(Named joint coordinates)
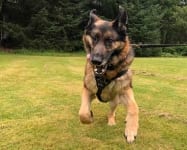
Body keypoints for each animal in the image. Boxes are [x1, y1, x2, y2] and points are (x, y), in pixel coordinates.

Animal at [78, 6, 138, 143]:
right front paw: (89, 117)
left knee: (112, 112)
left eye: (109, 40)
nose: (95, 61)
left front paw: (131, 130)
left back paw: (113, 121)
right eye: (94, 38)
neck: (106, 74)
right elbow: (83, 112)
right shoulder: (88, 90)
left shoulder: (126, 90)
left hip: (114, 101)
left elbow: (134, 108)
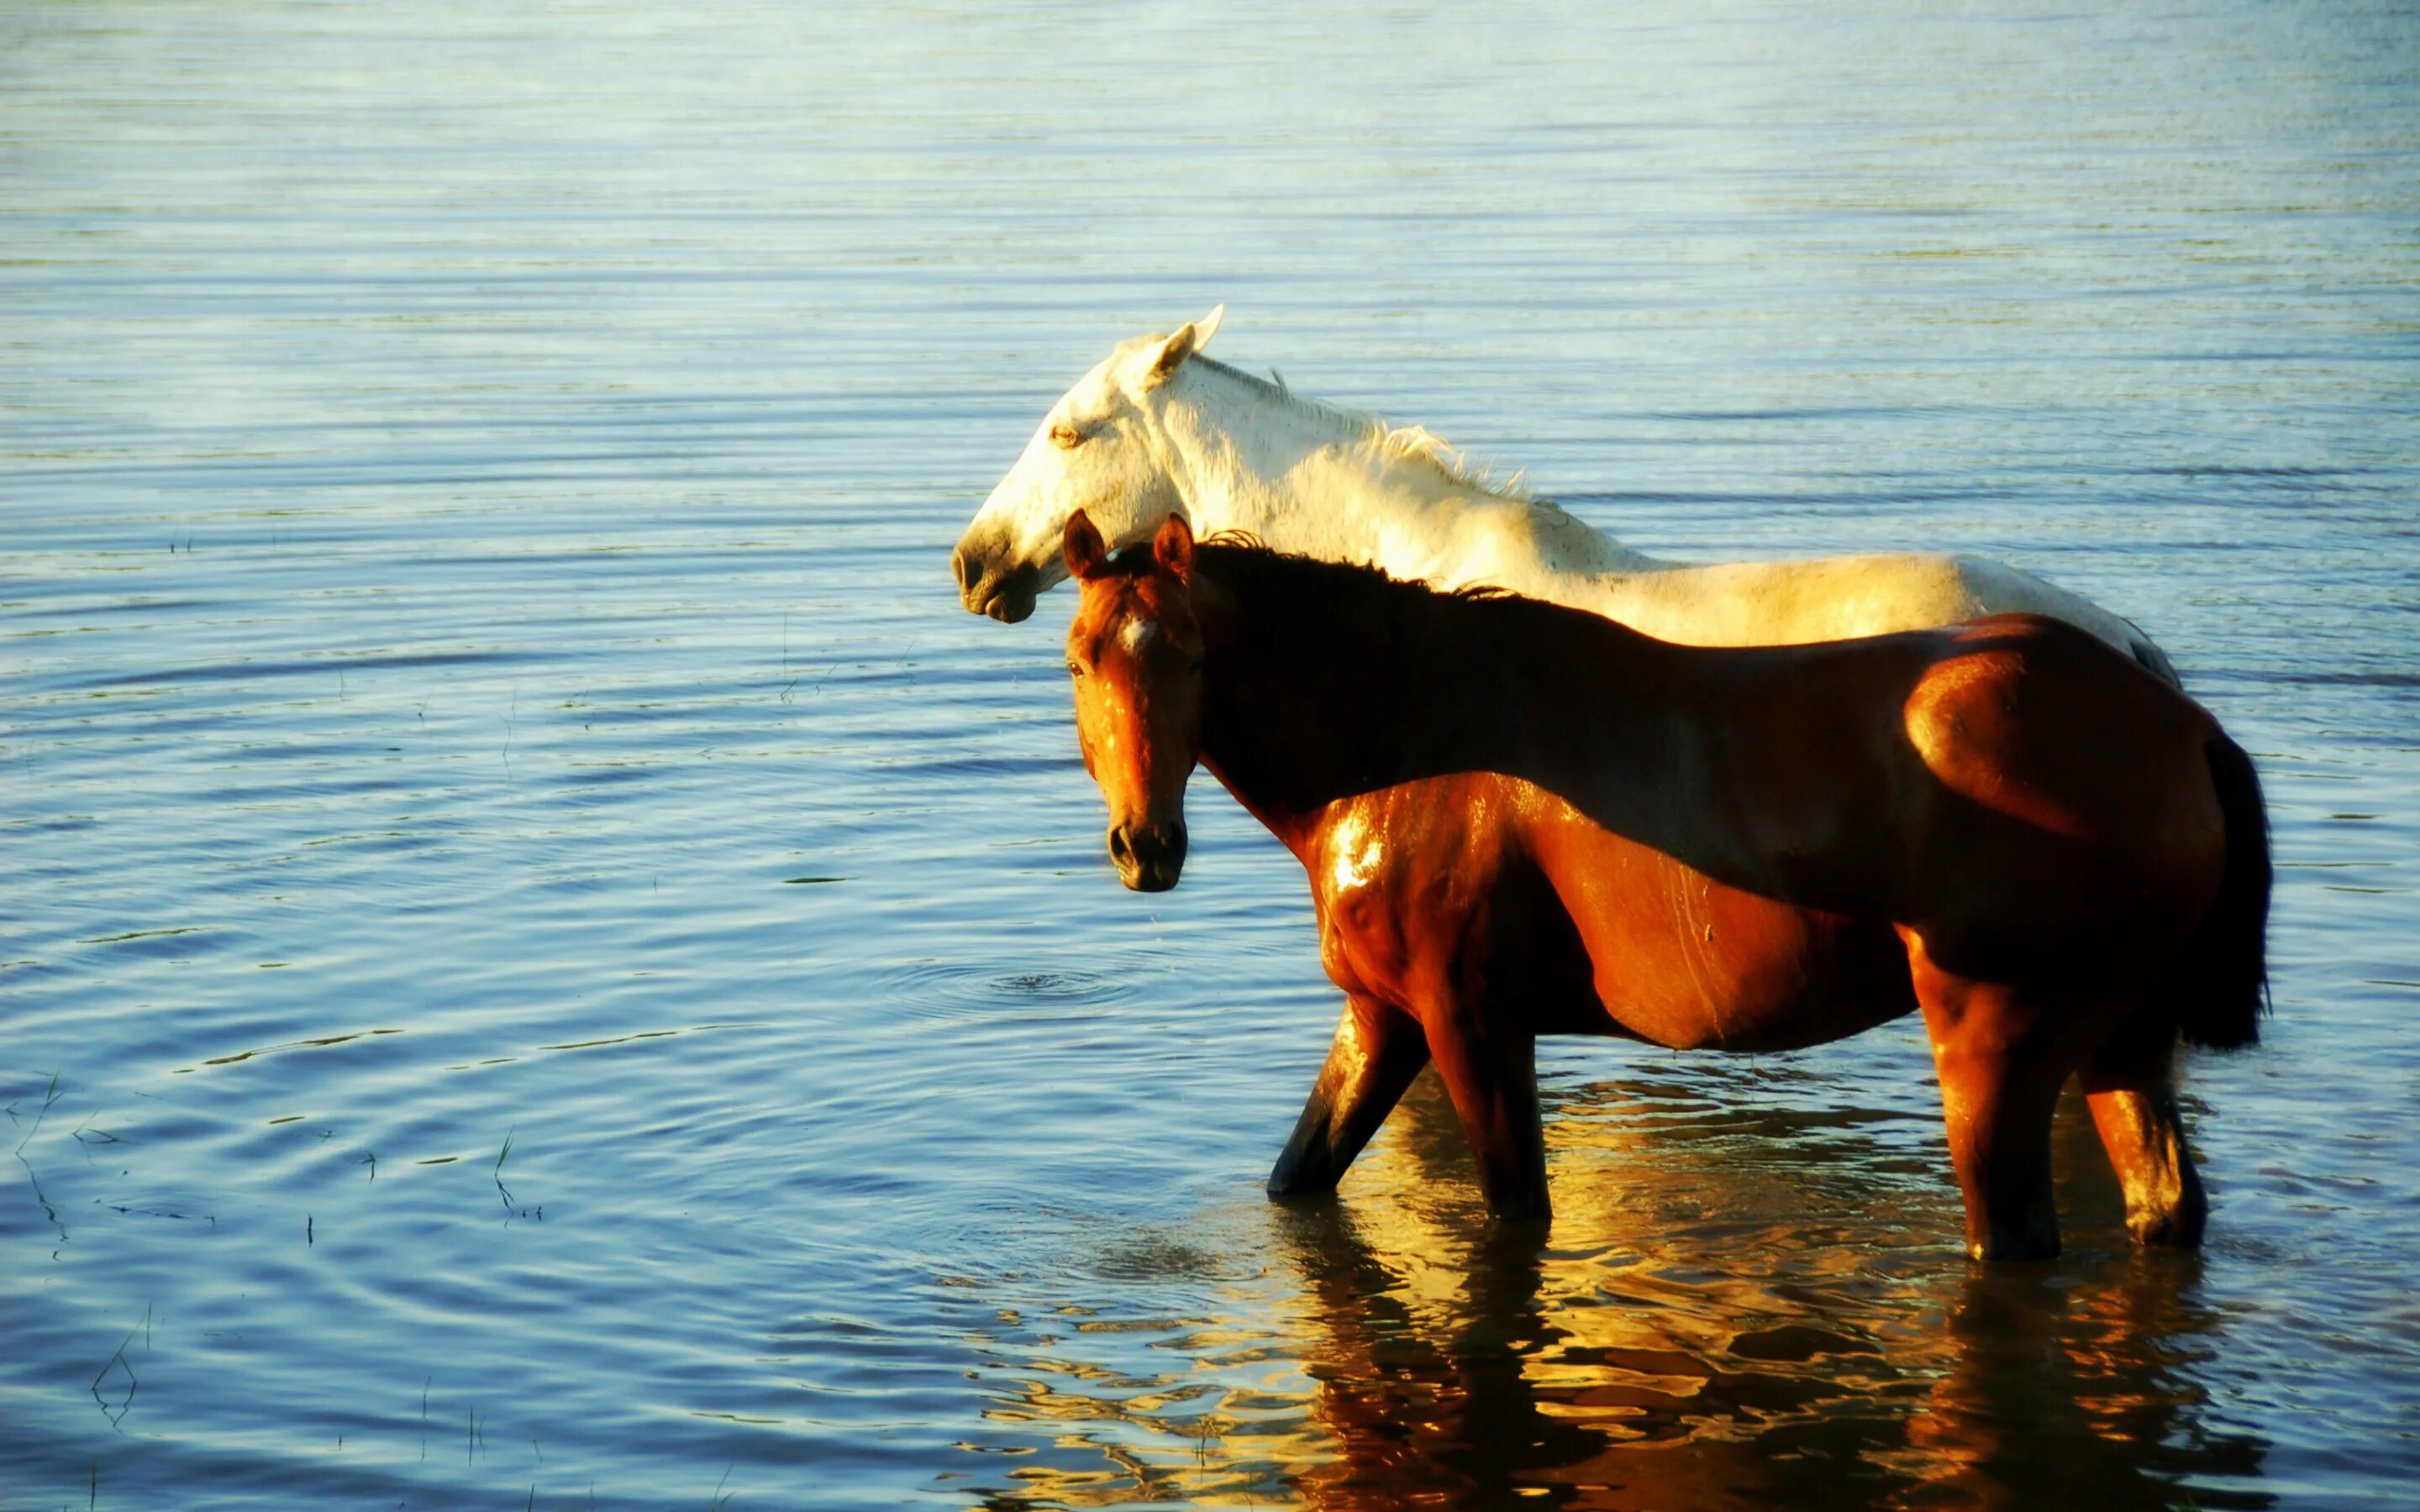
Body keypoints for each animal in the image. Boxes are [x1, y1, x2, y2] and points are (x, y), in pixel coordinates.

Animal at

→ TASK:
Only the lines from the one containing "left elbow: (134, 108)" through the last line of the data may appear in the answer, each given again exactly and with pictures left out.

→ TASK SOLUTION:
left elbow: (134, 108)
Body keypoints for each animal in the image. Boxes are [x1, y1, x2, y2] and points are (x, y), in pixel coordinates.

Animal at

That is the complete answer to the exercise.